Commençons par les conseils techniques, les plus simples. Les locaux n'utilisent pas de papier toilette, alors faites-en provision dans les grandes villes. Ne buvez que de l'eau en bouteille ; les filtres mécaniques ne rendent pas l'eau du robinet ou de puits potable. Si vous passez beaucoup de temps sur la route, habituez-vous vite aux klaxons dans vos tympans. Habituez-vous vite aussi aux regards indiscrets. Beaucoup d'hôtels et de maisons d'hôtes n'acceptent pas les étrangers car il faut un formulaire spécial pour les enregistrer ; oubliez le camping gratuit, il y a du monde partout et à chaque arrêt, vous serez assailli par une foule de curieux. En quatre mois, je n'ai réussi à le faire que trois fois, caché dans les buissons ou en forêt. On peut marchander sur tout, même lorsque les prix sont affichés ; les commerçants et les vendeurs ambulants vous demanderont au moins le double de ce qu'un local paierait.
Le conseil général, disons pour l'approche, est de rester calme et d'essayer de lâcher prise. Les rencontres, surtout dans la rue, fonctionnent différemment. Vous perdrez patience toutes les cinq minutes si vous êtes sur la défensive. Lâchez prise, ne le prenez pas personnellement, mais soyez ferme, sinon vous serez dépassé. Les gens n'ont pas honte de vous jeter leur malheur au visage ou d'exploiter votre pitié. Munissez-vous d'un carnet et notez tout ce que vous trouvez étrange, déplacé, magique ou tragique. Les rituels sont toujours puissants, vivants et abondants. Remplissez-en vos yeux.

Qu'est-ce qui vous a le plus marqué ? Les paysages, les gens, les aspects culturels ?
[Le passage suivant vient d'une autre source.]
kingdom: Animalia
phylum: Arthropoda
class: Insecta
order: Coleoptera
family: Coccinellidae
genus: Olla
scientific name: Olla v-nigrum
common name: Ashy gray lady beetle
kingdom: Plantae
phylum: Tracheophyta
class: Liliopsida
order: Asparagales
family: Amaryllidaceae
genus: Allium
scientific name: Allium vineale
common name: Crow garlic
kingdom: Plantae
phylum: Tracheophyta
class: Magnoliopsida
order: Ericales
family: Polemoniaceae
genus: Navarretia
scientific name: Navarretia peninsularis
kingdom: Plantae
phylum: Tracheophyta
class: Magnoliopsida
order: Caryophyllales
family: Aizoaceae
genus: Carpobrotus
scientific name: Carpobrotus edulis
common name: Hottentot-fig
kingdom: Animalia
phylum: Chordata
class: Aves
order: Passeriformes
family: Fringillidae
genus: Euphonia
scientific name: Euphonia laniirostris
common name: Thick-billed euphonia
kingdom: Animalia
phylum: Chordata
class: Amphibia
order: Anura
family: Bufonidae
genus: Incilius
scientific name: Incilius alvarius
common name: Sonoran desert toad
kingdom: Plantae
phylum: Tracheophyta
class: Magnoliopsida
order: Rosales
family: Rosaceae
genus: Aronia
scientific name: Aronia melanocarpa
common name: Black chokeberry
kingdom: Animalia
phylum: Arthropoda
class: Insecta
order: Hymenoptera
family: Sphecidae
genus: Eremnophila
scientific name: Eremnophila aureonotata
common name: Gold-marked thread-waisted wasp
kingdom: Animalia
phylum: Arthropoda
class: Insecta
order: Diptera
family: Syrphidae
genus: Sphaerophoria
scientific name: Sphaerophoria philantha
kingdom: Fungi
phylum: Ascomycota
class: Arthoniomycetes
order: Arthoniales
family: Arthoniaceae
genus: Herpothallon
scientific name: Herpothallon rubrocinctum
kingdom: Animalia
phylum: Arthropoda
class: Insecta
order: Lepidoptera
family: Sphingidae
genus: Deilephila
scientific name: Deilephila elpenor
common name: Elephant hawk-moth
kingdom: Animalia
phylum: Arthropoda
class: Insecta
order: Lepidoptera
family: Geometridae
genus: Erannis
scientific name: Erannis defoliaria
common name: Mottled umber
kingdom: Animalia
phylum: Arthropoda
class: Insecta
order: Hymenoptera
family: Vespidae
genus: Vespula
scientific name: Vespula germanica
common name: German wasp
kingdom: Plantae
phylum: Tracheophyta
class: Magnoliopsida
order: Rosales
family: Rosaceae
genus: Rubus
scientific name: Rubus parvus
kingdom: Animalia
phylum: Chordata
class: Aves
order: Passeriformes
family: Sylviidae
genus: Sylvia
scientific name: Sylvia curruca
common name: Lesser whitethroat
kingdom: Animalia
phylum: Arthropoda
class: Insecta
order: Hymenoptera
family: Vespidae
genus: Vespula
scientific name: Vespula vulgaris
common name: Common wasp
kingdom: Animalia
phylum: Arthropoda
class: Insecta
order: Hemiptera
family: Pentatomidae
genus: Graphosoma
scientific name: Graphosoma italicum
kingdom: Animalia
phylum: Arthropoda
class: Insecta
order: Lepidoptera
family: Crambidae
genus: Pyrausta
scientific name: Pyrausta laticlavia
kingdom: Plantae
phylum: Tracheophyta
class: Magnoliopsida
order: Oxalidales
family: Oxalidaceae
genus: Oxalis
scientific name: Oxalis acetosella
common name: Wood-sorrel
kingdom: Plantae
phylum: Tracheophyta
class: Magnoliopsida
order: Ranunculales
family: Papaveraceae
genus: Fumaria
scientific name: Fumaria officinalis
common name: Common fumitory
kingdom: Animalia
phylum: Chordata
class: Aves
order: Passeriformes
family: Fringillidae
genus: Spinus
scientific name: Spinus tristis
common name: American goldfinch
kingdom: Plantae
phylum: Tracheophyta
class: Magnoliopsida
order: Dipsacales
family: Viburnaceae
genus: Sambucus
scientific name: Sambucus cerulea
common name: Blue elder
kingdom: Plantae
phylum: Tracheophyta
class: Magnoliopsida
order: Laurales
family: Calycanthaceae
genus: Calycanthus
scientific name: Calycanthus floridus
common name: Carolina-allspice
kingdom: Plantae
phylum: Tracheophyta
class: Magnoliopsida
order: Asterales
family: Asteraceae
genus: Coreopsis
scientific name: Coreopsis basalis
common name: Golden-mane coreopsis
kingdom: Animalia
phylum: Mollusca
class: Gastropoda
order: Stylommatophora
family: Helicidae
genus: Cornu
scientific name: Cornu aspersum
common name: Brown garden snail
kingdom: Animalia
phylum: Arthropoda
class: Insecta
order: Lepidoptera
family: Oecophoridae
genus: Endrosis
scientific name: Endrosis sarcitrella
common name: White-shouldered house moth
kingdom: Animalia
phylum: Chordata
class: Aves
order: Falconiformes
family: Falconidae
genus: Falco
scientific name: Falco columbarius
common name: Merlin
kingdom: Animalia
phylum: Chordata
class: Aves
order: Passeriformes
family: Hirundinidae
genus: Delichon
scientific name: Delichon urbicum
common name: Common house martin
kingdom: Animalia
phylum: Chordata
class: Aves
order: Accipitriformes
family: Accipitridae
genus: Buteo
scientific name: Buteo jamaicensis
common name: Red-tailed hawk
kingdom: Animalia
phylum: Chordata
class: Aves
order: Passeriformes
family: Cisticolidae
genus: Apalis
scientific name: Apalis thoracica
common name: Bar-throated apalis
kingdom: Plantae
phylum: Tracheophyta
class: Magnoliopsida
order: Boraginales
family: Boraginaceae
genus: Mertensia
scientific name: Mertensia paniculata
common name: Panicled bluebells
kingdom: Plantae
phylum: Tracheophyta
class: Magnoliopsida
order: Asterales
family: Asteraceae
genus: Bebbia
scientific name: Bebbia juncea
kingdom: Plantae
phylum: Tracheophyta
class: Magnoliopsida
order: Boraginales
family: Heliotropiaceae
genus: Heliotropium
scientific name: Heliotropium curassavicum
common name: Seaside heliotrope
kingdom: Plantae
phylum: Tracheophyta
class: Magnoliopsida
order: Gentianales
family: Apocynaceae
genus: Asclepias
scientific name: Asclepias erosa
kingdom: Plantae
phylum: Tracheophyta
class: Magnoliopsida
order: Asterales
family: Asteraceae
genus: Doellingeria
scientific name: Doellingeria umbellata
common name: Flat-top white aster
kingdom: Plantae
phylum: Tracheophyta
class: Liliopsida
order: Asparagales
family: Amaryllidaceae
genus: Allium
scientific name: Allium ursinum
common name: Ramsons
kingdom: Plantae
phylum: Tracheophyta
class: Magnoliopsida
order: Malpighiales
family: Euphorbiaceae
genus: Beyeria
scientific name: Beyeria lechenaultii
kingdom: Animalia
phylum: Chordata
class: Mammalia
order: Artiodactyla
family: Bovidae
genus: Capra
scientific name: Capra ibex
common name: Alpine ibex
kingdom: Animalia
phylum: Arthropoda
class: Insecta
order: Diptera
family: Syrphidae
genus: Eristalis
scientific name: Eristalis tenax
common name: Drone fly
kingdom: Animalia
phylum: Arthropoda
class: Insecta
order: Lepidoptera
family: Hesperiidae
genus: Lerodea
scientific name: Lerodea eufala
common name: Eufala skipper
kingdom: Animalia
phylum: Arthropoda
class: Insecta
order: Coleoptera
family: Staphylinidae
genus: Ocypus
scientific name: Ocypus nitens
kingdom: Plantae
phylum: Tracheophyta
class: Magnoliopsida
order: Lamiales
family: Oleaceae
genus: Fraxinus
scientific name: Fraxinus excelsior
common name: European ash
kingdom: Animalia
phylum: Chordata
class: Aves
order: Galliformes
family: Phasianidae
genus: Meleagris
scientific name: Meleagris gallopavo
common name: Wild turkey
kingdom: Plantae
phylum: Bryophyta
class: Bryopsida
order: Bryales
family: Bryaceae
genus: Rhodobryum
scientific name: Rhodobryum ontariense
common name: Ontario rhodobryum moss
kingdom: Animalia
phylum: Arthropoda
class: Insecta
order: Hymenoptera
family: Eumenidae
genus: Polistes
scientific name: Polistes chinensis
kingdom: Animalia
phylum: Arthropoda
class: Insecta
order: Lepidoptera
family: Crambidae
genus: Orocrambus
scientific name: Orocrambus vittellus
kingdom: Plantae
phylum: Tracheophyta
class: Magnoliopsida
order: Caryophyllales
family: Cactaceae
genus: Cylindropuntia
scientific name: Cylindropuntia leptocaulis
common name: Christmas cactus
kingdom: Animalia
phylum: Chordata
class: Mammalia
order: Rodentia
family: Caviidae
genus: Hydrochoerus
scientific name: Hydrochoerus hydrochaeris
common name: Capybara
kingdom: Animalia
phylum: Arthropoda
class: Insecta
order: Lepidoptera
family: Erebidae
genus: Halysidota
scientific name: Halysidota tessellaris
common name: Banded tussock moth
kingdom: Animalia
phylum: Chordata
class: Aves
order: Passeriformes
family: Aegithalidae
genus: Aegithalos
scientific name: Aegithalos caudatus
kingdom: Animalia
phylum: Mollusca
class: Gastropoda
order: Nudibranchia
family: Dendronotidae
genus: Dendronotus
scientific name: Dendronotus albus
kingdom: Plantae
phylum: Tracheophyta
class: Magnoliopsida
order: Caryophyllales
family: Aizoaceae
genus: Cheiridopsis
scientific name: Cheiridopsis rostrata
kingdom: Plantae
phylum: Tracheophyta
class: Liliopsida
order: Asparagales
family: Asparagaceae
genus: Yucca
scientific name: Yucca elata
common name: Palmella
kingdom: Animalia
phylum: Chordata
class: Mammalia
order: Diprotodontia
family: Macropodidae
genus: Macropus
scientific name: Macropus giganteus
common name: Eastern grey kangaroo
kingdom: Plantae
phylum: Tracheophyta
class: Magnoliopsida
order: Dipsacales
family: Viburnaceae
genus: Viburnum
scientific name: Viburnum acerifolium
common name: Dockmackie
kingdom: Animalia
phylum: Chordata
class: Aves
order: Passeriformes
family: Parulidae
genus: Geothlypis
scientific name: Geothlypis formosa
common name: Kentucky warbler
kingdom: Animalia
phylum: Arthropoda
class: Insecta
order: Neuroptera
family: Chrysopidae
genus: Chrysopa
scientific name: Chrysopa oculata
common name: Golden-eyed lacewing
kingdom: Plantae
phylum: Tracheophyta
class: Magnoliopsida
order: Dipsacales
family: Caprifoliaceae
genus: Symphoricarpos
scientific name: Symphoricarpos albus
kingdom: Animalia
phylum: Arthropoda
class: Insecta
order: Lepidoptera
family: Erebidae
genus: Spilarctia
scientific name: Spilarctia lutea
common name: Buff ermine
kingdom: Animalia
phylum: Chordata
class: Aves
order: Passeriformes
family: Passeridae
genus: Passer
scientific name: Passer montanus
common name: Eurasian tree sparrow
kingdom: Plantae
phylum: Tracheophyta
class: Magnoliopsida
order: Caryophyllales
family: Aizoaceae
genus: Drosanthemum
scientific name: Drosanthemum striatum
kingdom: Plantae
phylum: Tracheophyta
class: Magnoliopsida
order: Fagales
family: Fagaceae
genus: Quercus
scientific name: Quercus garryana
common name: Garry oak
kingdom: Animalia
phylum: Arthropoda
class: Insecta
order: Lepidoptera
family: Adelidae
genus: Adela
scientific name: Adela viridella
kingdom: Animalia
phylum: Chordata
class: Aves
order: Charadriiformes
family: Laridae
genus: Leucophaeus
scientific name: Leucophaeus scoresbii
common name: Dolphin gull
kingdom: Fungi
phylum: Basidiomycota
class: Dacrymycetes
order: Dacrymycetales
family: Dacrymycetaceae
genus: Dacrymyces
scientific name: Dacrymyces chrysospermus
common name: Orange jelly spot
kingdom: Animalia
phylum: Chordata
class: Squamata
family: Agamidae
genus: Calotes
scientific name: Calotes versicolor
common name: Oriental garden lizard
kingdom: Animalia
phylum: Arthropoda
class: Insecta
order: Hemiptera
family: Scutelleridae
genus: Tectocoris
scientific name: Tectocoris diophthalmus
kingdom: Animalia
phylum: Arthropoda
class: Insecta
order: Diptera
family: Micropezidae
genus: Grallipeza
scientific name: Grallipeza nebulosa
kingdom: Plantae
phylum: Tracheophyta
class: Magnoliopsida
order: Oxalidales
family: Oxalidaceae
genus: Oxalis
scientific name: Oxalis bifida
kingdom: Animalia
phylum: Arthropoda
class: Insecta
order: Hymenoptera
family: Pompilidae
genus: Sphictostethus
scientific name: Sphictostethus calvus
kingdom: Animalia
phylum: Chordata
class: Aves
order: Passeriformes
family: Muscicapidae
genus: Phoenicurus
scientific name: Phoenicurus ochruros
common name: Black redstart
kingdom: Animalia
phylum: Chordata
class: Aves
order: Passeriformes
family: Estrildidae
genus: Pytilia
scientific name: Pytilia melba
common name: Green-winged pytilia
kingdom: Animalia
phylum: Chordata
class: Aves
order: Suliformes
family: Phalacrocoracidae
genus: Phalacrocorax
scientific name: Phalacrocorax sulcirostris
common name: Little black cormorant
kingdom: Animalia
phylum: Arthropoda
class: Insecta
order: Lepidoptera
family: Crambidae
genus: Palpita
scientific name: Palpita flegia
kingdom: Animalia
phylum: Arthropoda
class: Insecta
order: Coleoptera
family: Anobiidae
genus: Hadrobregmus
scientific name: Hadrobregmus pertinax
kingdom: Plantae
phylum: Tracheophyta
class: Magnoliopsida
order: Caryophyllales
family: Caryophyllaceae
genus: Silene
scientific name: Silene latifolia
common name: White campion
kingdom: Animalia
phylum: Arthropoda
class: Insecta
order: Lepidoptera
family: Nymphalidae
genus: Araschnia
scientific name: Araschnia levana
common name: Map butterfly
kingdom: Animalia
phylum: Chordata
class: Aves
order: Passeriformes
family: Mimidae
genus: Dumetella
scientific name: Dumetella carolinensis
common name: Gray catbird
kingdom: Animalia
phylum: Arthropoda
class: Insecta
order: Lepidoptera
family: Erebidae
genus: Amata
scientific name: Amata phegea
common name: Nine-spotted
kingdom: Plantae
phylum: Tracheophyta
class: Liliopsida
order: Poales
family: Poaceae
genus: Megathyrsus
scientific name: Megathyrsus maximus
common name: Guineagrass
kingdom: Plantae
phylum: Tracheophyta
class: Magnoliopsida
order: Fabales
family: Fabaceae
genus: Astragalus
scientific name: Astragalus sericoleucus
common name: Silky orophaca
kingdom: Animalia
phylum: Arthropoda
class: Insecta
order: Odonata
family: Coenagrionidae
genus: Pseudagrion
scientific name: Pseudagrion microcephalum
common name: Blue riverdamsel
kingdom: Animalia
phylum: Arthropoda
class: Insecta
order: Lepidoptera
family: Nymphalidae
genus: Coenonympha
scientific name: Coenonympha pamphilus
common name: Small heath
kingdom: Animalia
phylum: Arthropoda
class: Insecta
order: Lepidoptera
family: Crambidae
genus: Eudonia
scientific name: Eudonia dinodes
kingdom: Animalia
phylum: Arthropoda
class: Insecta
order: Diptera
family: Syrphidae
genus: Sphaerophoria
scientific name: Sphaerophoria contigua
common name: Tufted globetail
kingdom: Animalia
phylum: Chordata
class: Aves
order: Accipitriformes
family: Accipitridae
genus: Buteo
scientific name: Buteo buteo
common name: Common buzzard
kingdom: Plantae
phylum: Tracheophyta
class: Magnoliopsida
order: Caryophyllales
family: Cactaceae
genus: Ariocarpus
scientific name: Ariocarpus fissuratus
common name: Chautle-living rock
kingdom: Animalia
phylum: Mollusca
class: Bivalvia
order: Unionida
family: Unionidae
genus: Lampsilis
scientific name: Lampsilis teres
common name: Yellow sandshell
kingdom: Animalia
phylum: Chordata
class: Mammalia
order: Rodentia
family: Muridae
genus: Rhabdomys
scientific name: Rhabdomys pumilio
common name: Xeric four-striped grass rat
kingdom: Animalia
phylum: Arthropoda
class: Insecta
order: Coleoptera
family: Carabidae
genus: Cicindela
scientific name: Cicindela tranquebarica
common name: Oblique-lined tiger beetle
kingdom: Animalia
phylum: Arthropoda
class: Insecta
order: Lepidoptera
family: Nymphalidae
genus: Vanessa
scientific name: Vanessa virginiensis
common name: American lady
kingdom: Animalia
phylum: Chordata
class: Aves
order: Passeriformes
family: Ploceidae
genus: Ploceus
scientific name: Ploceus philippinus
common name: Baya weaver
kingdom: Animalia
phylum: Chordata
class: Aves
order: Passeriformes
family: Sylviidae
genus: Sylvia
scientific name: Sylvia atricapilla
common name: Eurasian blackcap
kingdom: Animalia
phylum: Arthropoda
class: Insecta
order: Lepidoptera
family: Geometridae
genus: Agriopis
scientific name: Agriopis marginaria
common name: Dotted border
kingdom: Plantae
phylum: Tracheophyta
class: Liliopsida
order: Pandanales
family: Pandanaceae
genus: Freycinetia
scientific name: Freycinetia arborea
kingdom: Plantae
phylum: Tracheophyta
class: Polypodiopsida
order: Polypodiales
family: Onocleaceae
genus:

La foule est incroyable. Il y a quelqu'un à toute heure, en ville comme à la campagne. Dès qu'on s'arrête, on est entouré d'une foule de badauds qui brisent la distance physique, nous touchent, nous fixent du regard, sans se soucier de ce que nous pourrions ressentir. On m'avait prévenu que ça arriverait, mais je ne pensais pas que ce serait aussi fort. Parfois, j'ai trouvé ça violent. Venir du désert n'a certainement pas arrangé les choses, c'était un changement radical de perspective.
À leurs côtés, dans une complicité silencieuse, se trouvent les animaux en liberté : les vaches et les buffles d’eau omniprésents, les chiens errants, les babouins et les macaques, les chèvres en abondance, quelques moutons, les cochons sauvages, les chevaux, les ânes et les dromadaires dans les régions désertiques. Il est réconfortant de constater que la présence humaine massive n’a pas éradiqué les autres formes de vie. Hommes et animaux cohabitent pacifiquement, sans se donner mutuellement de poids.
L'approche d'une culture aussi riche ouvre les portes d'un monde nouveau. Il faut venir ici pour comprendre qu'il y a bien plus que ce que l'on croit connaître. La vie se vit différemment, avec d'autres horizons, et les clés pour lire la réalité sont différentes.
Quoi qu'il en soit, je me souviens avoir traversé une petite partie du microcosme indien, les régions des plaines du Nord, et ce en un temps relativement court, seulement quatre mois. Si j'avais vécu ailleurs, mes souvenirs seraient probablement différents.

Quelles sont les prochaines étapes ? Et comment les aborderez-vous ?
Je suis en route pour Surat, à 1 100 kilomètres de Delhi. Je compte y arriver fin février, en utilisant le temps restant sur mon visa. J'embarquerai ensuite pour Oman, en espérant trouver des personnes bienveillantes à l'accueil : Ezio, c'est toujours une loterie.
Depuis Mascate, capitale d'Oman, débutera l'ascension de la péninsule arabique : monts Al-Hajar, désert côtier d'Arabie, Koweït. Après un bref passage en Irak, la chaîne du Zagros, en Iran. Ce sont les six prochains mois. Il faut le dire, sous réserve de visas.